In fact, the problem lies in the fact that there is no unified official definition and quantitative standard for "super food" - you said that prickly pear, which contains three times as much vitamin C as ordinary oranges, is considered a super food, but does ordinary juice with vitamin C effervescent tablets count? Without a clear yardstick, it is easy for merchants to put ordinary ingredients under this name and sell them at a premium. It is also easy for ordinary consumers to equate "super" with "with special effects" and accidentally pay the IQ tax. To put it bluntly, this word is now like a "certificate of excellence" without an official seal. Anyone can print it and stick it on the product, but in the end it is the person who pays for it.
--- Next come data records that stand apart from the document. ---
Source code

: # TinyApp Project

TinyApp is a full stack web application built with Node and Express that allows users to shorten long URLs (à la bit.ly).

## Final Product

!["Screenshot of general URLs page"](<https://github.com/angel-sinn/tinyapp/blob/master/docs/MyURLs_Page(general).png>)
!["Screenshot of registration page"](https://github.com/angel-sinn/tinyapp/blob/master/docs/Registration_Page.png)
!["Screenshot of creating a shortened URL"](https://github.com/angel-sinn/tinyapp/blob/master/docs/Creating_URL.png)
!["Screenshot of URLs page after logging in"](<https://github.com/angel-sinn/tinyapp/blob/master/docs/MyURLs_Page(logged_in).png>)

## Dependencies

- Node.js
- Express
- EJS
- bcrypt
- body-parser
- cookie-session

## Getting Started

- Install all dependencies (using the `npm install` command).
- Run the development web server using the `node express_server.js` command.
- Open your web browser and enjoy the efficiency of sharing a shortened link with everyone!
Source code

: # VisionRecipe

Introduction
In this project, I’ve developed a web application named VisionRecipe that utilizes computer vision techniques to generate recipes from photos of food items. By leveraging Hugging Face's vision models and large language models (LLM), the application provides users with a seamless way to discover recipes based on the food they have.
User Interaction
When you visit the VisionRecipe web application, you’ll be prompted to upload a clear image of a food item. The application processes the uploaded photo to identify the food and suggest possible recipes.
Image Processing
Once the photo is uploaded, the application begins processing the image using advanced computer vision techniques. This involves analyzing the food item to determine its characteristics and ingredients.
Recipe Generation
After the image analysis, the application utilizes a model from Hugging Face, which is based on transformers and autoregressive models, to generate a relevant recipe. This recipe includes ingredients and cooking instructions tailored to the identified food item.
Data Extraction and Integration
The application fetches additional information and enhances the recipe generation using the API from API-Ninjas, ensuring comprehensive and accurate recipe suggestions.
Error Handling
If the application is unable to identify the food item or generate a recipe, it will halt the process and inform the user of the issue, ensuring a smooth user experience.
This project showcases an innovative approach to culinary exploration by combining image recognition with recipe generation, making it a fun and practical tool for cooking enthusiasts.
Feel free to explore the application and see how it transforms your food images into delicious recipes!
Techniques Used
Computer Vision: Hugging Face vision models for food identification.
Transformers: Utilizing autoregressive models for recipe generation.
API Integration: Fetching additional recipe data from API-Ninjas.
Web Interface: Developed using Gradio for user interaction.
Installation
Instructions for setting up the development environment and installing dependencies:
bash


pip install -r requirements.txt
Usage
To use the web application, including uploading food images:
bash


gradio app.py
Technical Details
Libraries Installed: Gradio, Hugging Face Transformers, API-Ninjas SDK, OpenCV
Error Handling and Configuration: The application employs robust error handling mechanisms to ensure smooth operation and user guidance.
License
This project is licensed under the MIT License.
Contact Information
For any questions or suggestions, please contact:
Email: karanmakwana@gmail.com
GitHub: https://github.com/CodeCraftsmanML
Nowadays, food brand colleagues have basically figured out the boundaries. The word will definitely not be used in official materials such as hard advertisements, product main images, and detail pages. However, in soft content scenarios such as live broadcast chats, Xiaohongshu grass notes, and private community science popularization, it is okay to mention a few sentences occasionally, provided that it cannot be bound to any efficacy claims. If you follow the "super food" and say it can lower blood sugar and help weight loss, no matter what channel you post it on, you will be targeted and you will be punished. As for whether it will be relaxed in the future? It is estimated that we have to wait for the relevant nutritional standards to be released and set clear entry thresholds for "super foods". Otherwise, if we let it go rashly, it will most likely only lead to more gimmick products that cut leeks.